How do you avoid paying taxes on a bonus?
We don’t recommend trying to evade tax at all, and we’re not here to give advice on that. However, working hard for your bonus to then effectively give a lot of it away might not make sense for you, especially if you are a higher earner.
There is a way specific to bonus payments, where you can effectively reduce the amount of tax you’ll pay, but you also forfeit getting the cash straight away. The answer? You pay it all into your pension instead.
Let’s run through an example:
Imagine you earnt £100,000 per year as a base salary, and were given a £10,000 bonus.
First you’d be paying income tax of 40% on your bonus, which is £4,000.
You’d then be paying National Insurance Contributions of 2%, which is £200, and after April 2022 an extra 1.25% which is £125.
And then you’d be losing £1 of your personal allowance for every £2 you make over £100,000 (up to £125,140 when you lose your whole personal allowance). So that’s a £5,000 reduction in your personal allowance, which means you would now pay 40% income tax on the £5,000 too, which gives you a figure of £2,000 extra income tax to be paid.
Which gives us:
-£4,000 paid in income tax
-£325 paid in National Insurance Contributions
-£2,000 extra in income tax due to reduction in your personal allowance
For a total of £6,325. You’ll be taking home £3,675 of your £10,000 bonus. Not exactly what you were expecting was it? And if you had a student loan and any other deductions, they’d come off too.
Now, there is a way to avoid paying all of this tax, National Insurance Contributions and additional deductions if you wanted to, but unfortunately doesn’t mean you can walk away with all the cash tax free!
The answer is to pay your bonus into your pension via your employer – called bonus sacrifice.
This way, you won’t pay any income tax or National Insurance Contributions at all, or any additional deductions if you have them.
The downside is you won’t get the cash until you retire, at the earliest, currently 55.

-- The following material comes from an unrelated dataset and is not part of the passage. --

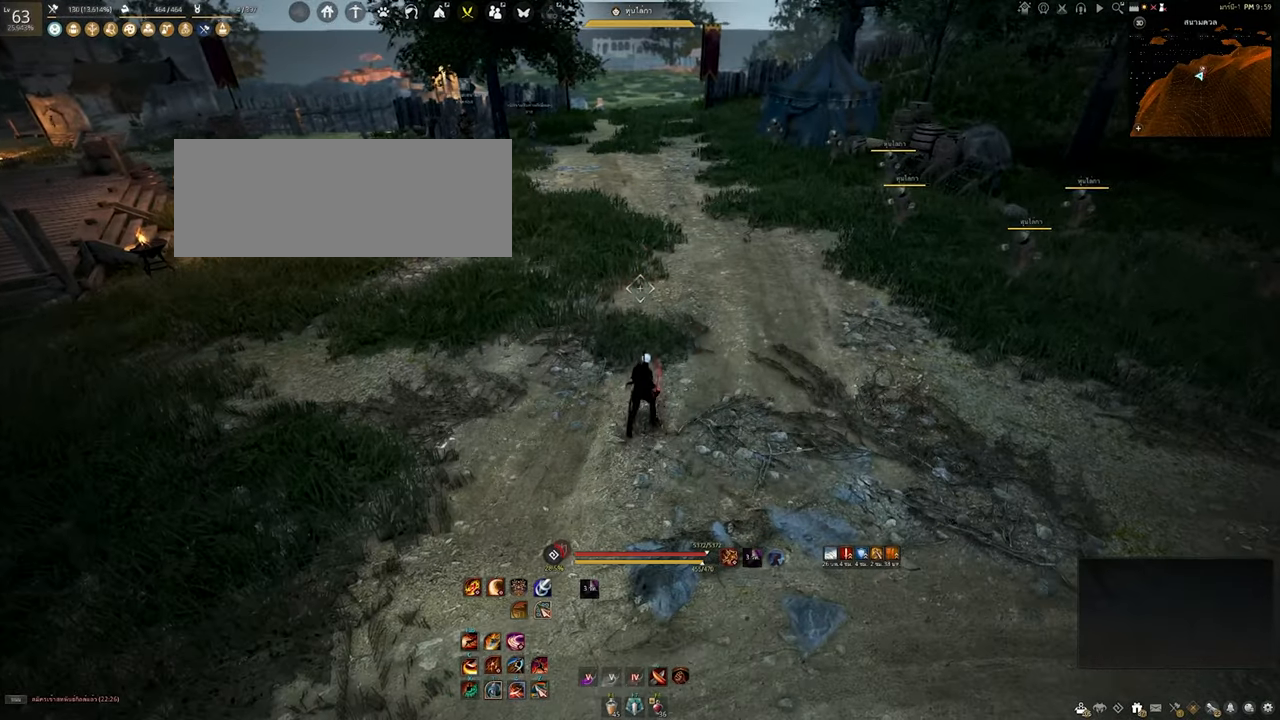
{"keys": ["w"], "mouse": [], "events": [[116, "w", "down"]]}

All you need to do is tell your employer you want it paid into your pension instead, and they should take care of it all.
Better yet, your employer will also save on employer National Insurance Contributions, so they may even pay this saving into your pension too (it’s worth asking them, if you don’t ask you don’t get!), and they’ll normally top up your pension with employer pension contributions too.

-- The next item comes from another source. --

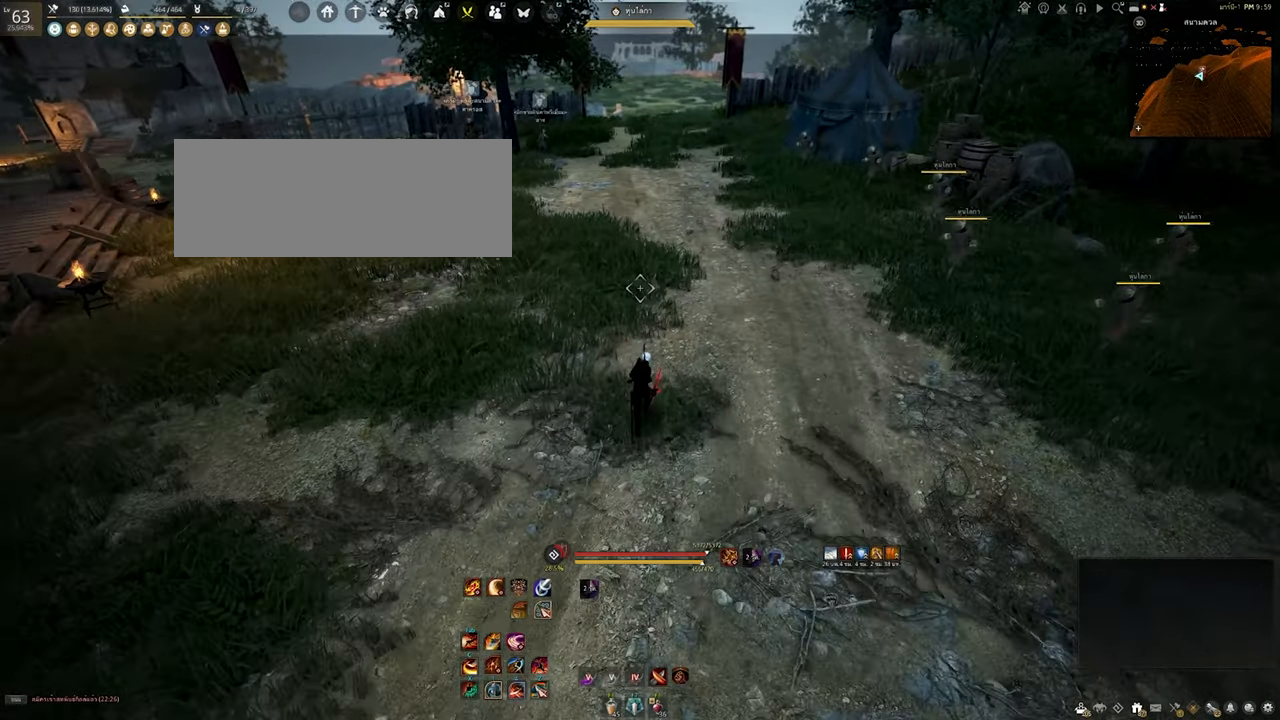
{"keys": ["q", "w"], "mouse": [], "events": [[33, "mouse_right", "down"], [150, "mouse_right", "up"], [350, "q", "down"]]}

This means you could be walking away with more money than your actual bonus was, with all the additions!
Too good to be true?
There are some limitations to this method however – pension contributions aren’t unlimited.
You can only pay £40,000 per year into your pension tax free. But, if you haven’t hit this limit in previous years, you can actually use the previous 3 years unused allowance too. This is called ‘pension carry forward’. Technically you could invest £160,000 into your pension in one year if you haven’t paid into it for 3 years.
If you are lucky enough to earn over £240,000 per year, your pension contribution allowance also reduces gradually up to £300,000, where you are then only allowed to pay £4,000 into your pension per year.
Then there’s the pension lifetime allowance, which means you can only pay up to £1,073,100 in total over the course of your life into your pension tax free. After this, you’d have to pay a lifetime allowance charge. Learn more about lifetime allowance here.
Your bonus, your decision
Tax is a complicated world. And bonuses are right in the middle of it. It’s up to you if you want to take your bonus in cash or put it into your pension, but it certainly makes sense for higher earners to seriously consider it, especially if you are earning between £100,000 and £125,000 where you’ll end up paying 60% tax on your bonus.
It’s a complex topic, and we’ve tried to simplify it, but if you’ve got more questions, chat with your employer – they would have dealt with this many times before, so just reach out for help and advice if you need it.
You’re not doing anything wrong by paying it into your pension, and you’ll be making a very sensible decision for your retirement, the only downside is you can’t spend it on that new car just yet!